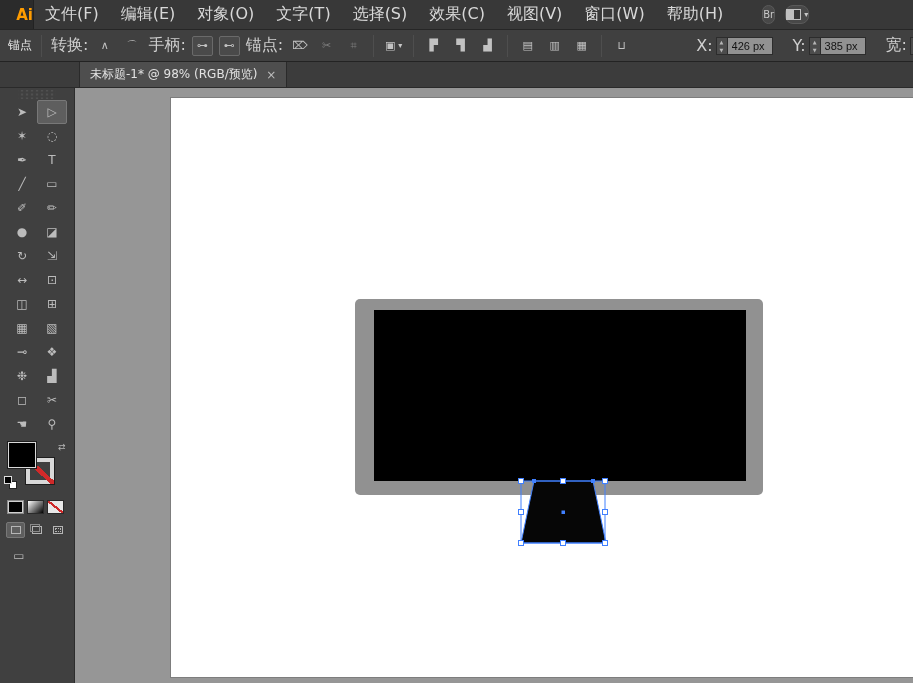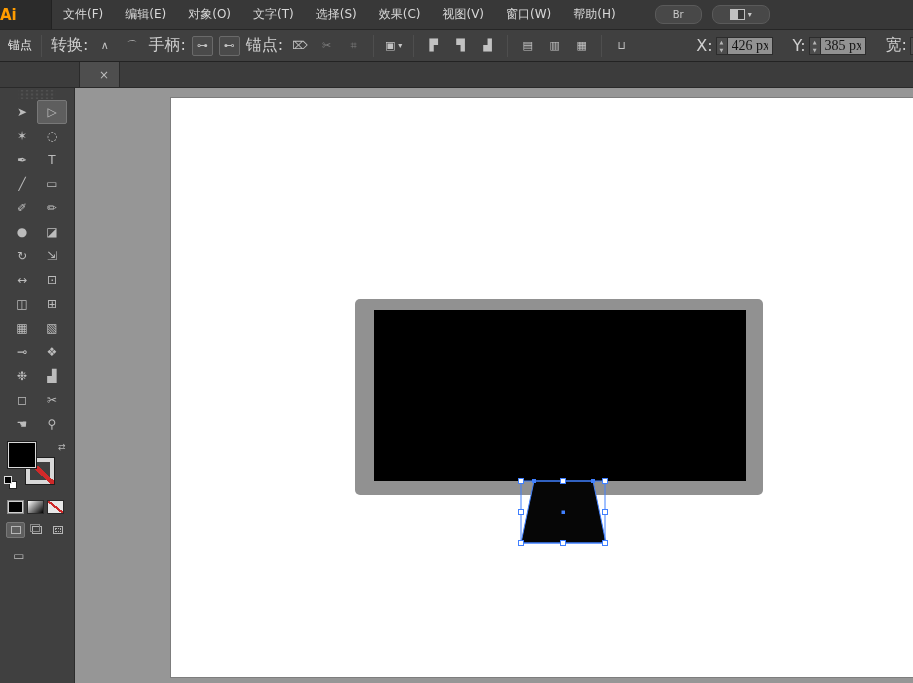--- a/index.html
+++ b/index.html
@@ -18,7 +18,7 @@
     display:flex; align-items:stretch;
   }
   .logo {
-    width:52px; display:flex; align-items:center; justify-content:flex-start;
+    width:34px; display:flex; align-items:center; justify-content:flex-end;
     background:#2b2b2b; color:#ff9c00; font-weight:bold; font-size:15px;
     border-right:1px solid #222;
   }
==
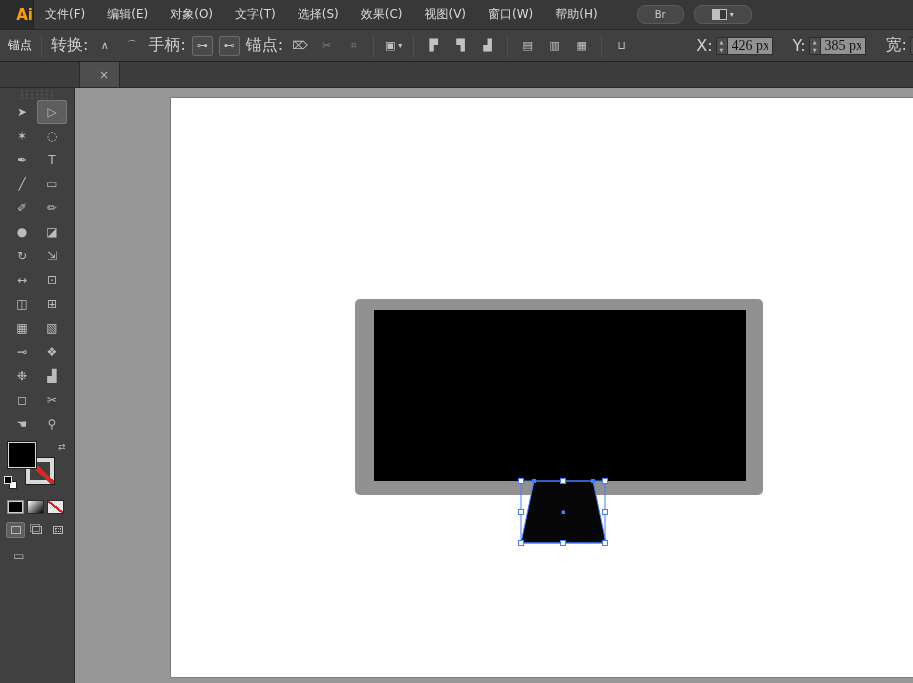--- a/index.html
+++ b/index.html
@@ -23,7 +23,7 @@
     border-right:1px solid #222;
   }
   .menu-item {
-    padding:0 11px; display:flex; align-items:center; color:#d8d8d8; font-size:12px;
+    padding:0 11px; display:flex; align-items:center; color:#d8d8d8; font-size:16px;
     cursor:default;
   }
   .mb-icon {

# [TASK BRIEF]
Where the material contains a line with "flex", return that line.

# [ANSWER AREA]
     display:flex; align-items:stretch;
-    width:52px; display:flex; align-items:center; justify-content:flex-start;
+    width:34px; display:flex; align-items:center; justify-content:flex-end;
-    padding:0 11px; display:flex; align-items:center; color:#d8d8d8; font-size:12px;
+    padding:0 11px; display:flex; align-items:center; color:#d8d8d8; font-size:16px;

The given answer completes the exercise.